#### Required action:
Please report every line from the material that contains the word "negative".

#### Data block:
---

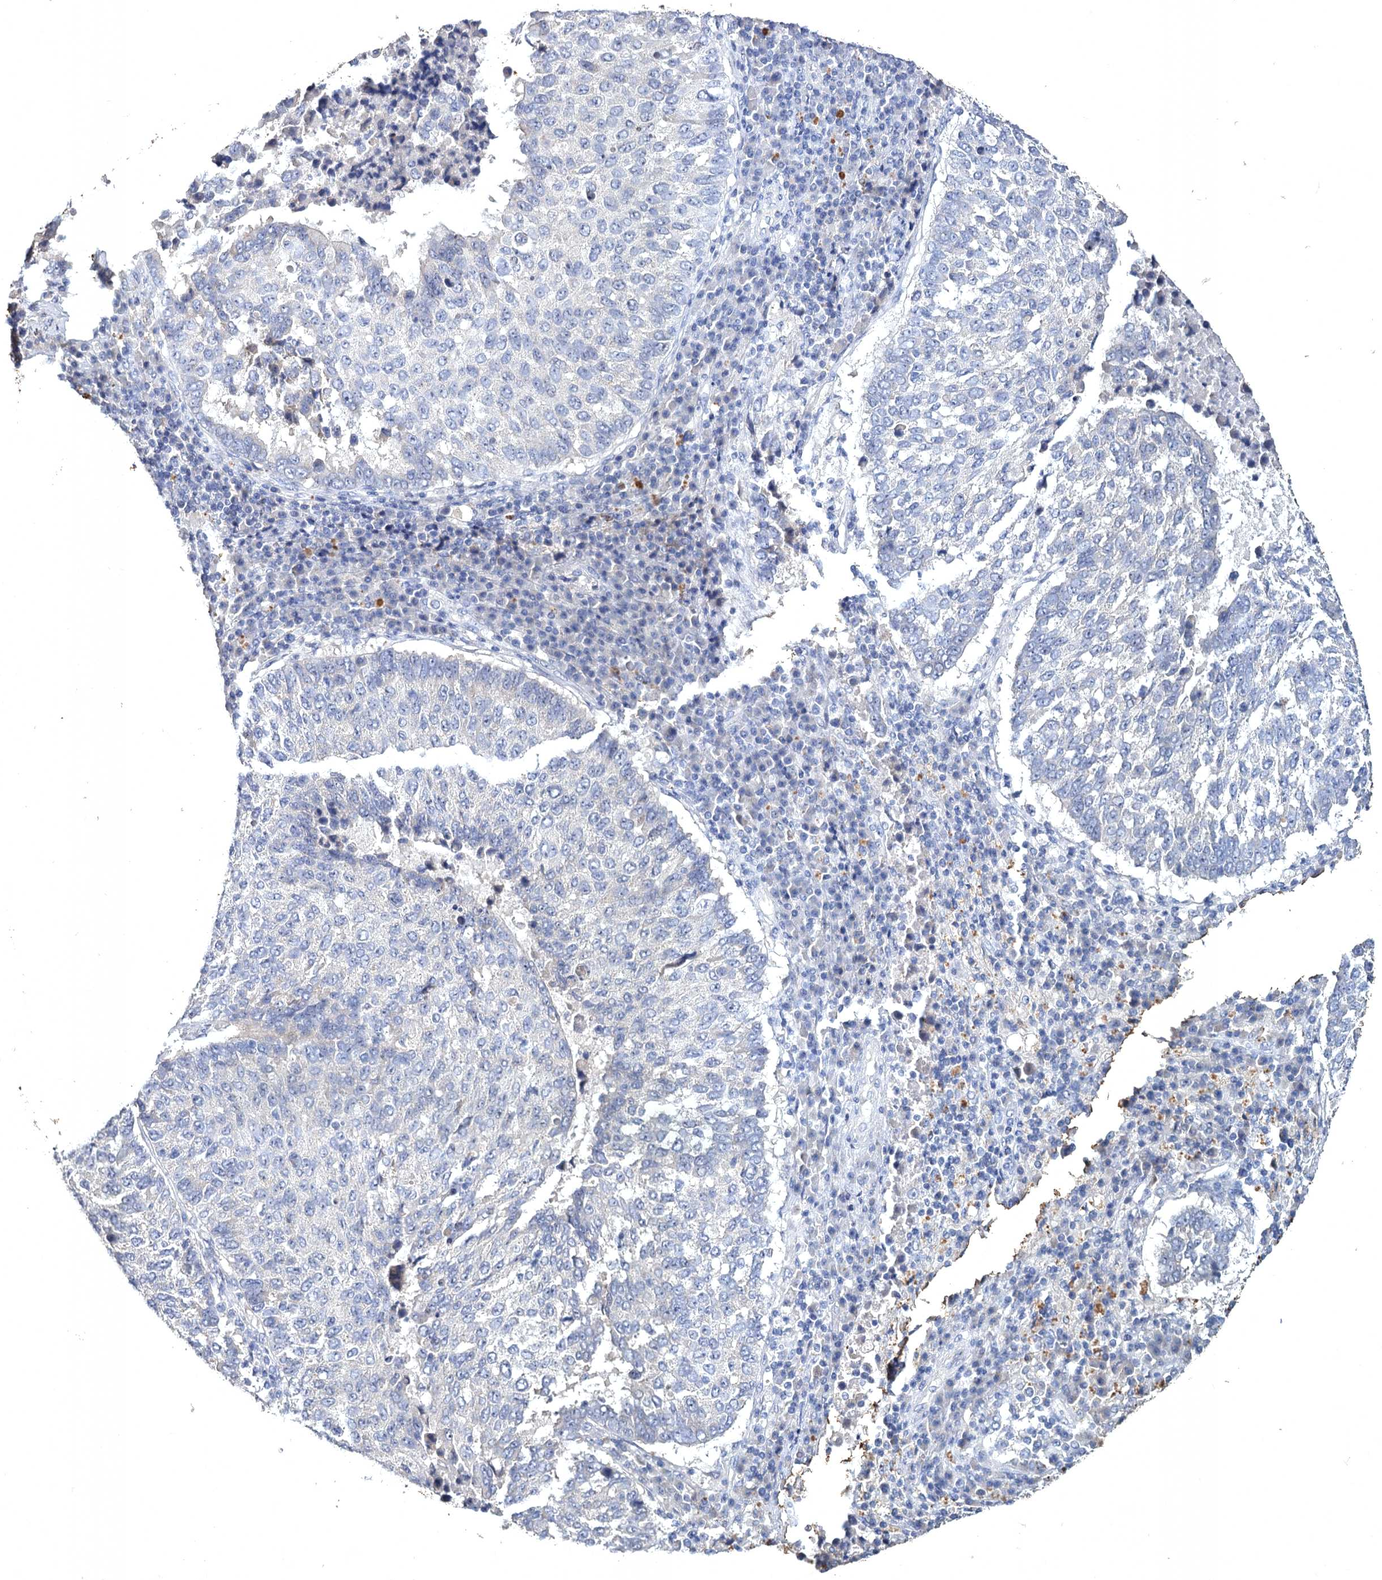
{"staining": {"intensity": "negative", "quantity": "none", "location": "none"}, "tissue": "lung cancer", "cell_type": "Tumor cells", "image_type": "cancer", "snomed": [{"axis": "morphology", "description": "Squamous cell carcinoma, NOS"}, {"axis": "topography", "description": "Lung"}], "caption": "IHC of lung cancer exhibits no positivity in tumor cells.", "gene": "ATP9A", "patient": {"sex": "male", "age": 73}}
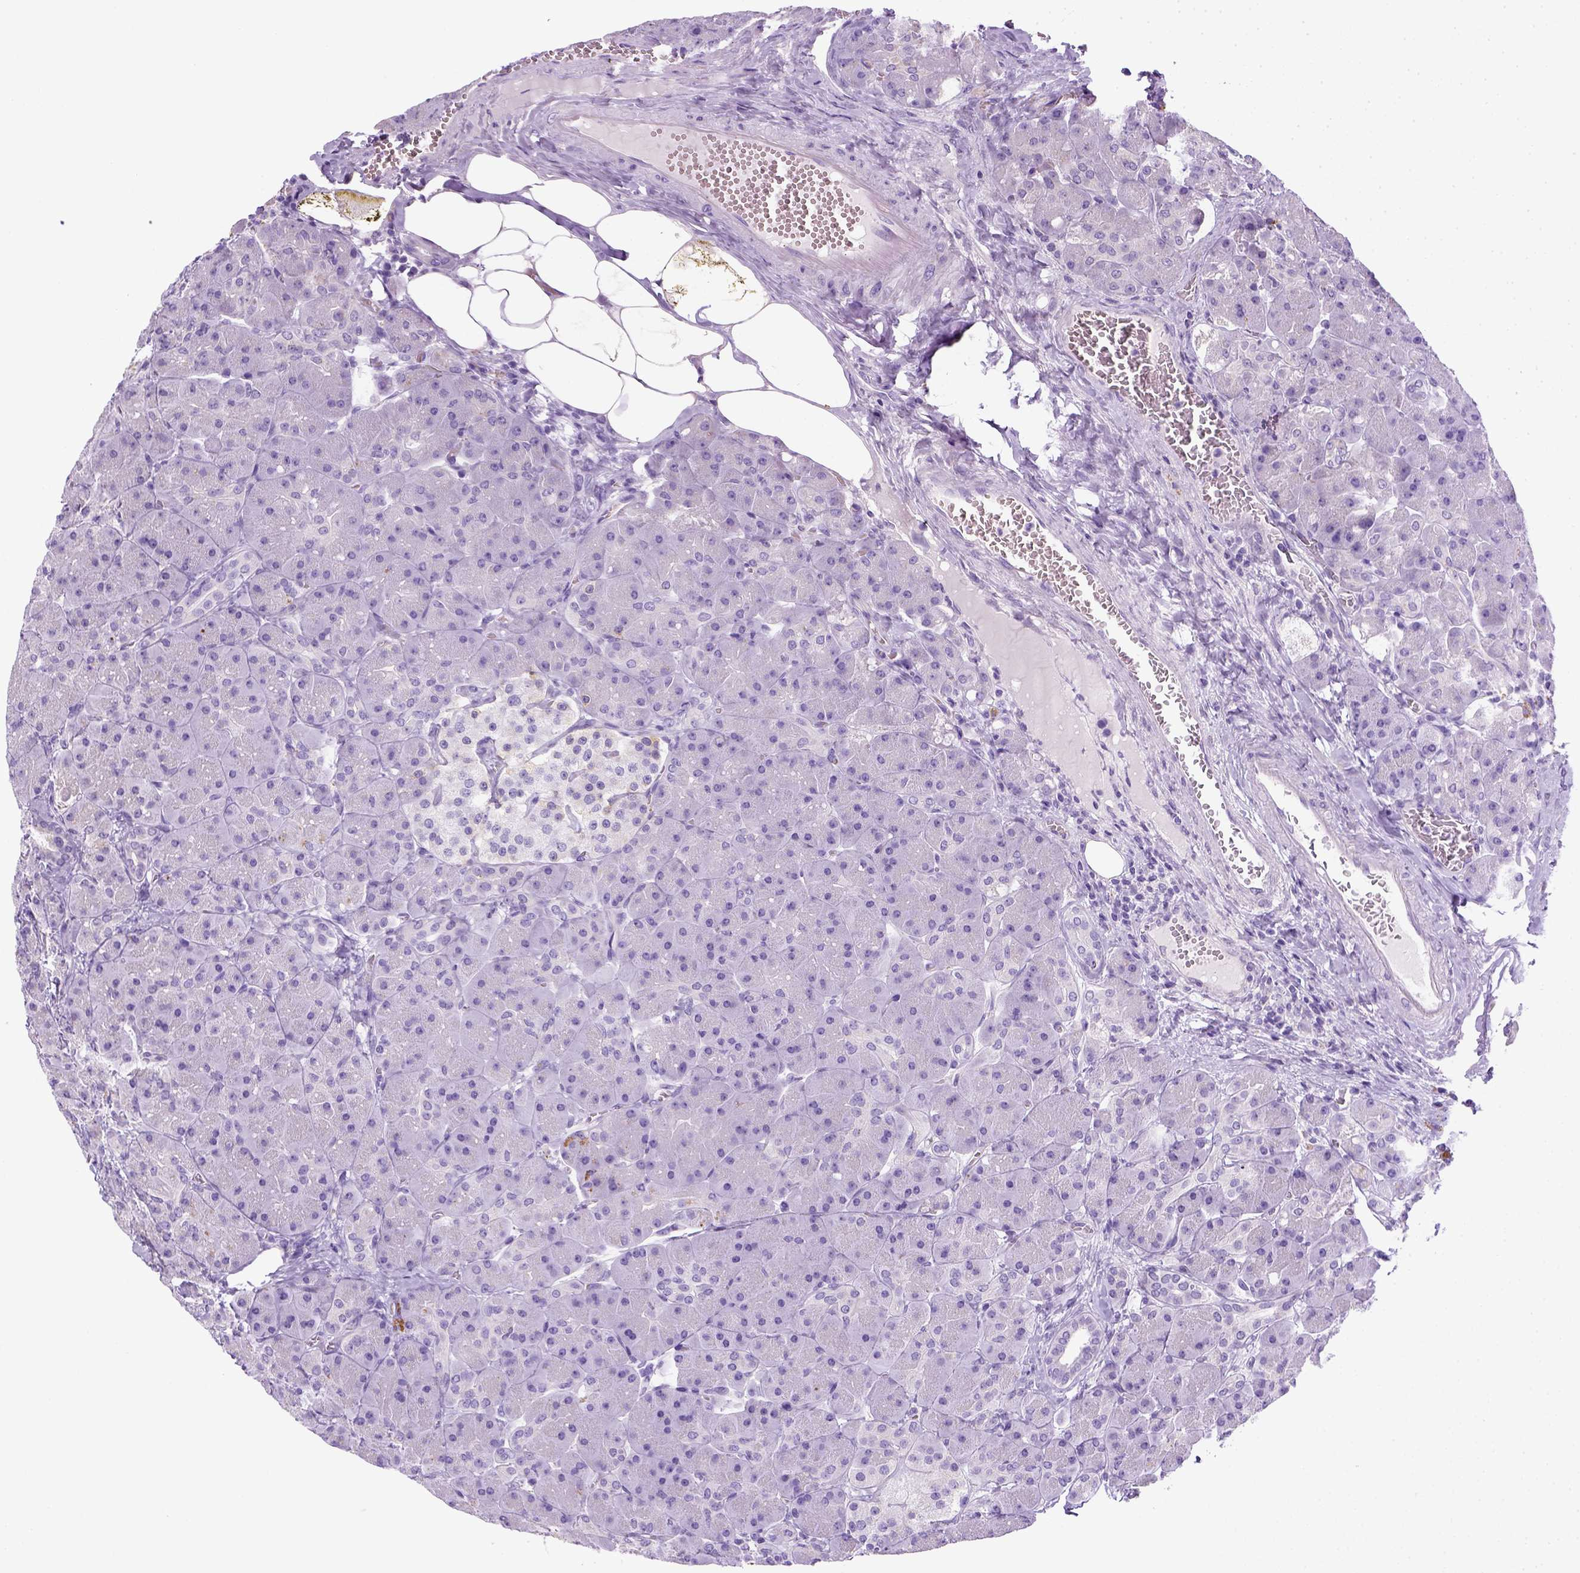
{"staining": {"intensity": "negative", "quantity": "none", "location": "none"}, "tissue": "pancreas", "cell_type": "Exocrine glandular cells", "image_type": "normal", "snomed": [{"axis": "morphology", "description": "Normal tissue, NOS"}, {"axis": "topography", "description": "Pancreas"}], "caption": "Human pancreas stained for a protein using immunohistochemistry exhibits no staining in exocrine glandular cells.", "gene": "KRT71", "patient": {"sex": "male", "age": 55}}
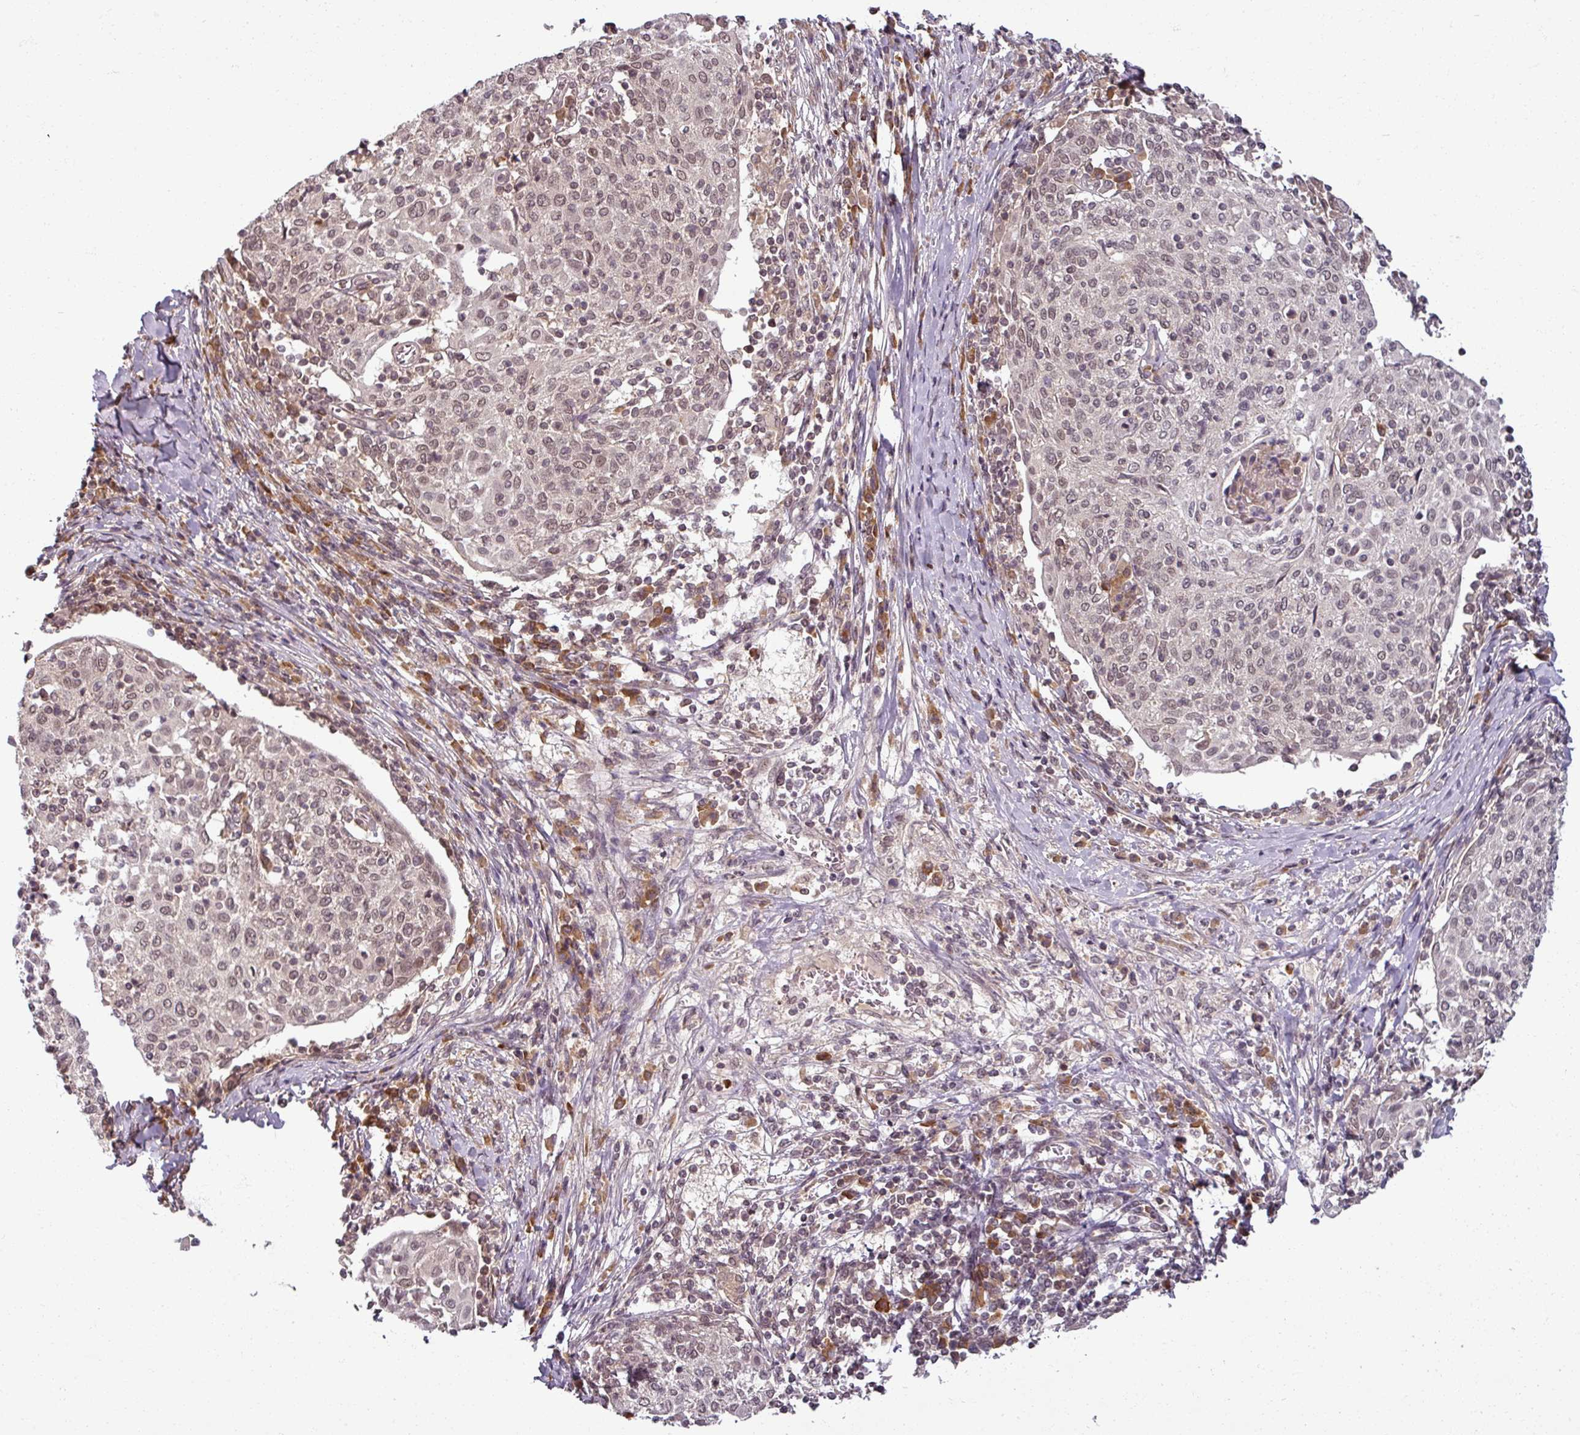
{"staining": {"intensity": "weak", "quantity": "25%-75%", "location": "nuclear"}, "tissue": "cervical cancer", "cell_type": "Tumor cells", "image_type": "cancer", "snomed": [{"axis": "morphology", "description": "Squamous cell carcinoma, NOS"}, {"axis": "topography", "description": "Cervix"}], "caption": "Immunohistochemical staining of cervical squamous cell carcinoma demonstrates low levels of weak nuclear staining in approximately 25%-75% of tumor cells. The protein of interest is shown in brown color, while the nuclei are stained blue.", "gene": "POLR2G", "patient": {"sex": "female", "age": 52}}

---

#### Result for this exercise:
{"staining": {"intensity": "negative", "quantity": "none", "location": "none"}, "tissue": "lung cancer", "cell_type": "Tumor cells", "image_type": "cancer", "snomed": [{"axis": "morphology", "description": "Squamous cell carcinoma, NOS"}, {"axis": "topography", "description": "Lung"}], "caption": "IHC of lung cancer exhibits no positivity in tumor cells.", "gene": "ATP9A", "patient": {"sex": "male", "age": 73}}
{"staining": {"intensity": "negative", "quantity": "none", "location": "none"}, "tissue": "pancreas", "cell_type": "Exocrine glandular cells", "image_type": "normal", "snomed": [{"axis": "morphology", "description": "Normal tissue, NOS"}, {"axis": "topography", "description": "Pancreas"}], "caption": "Human pancreas stained for a protein using immunohistochemistry exhibits no staining in exocrine glandular cells.", "gene": "KRT71", "patient": {"sex": "male", "age": 55}}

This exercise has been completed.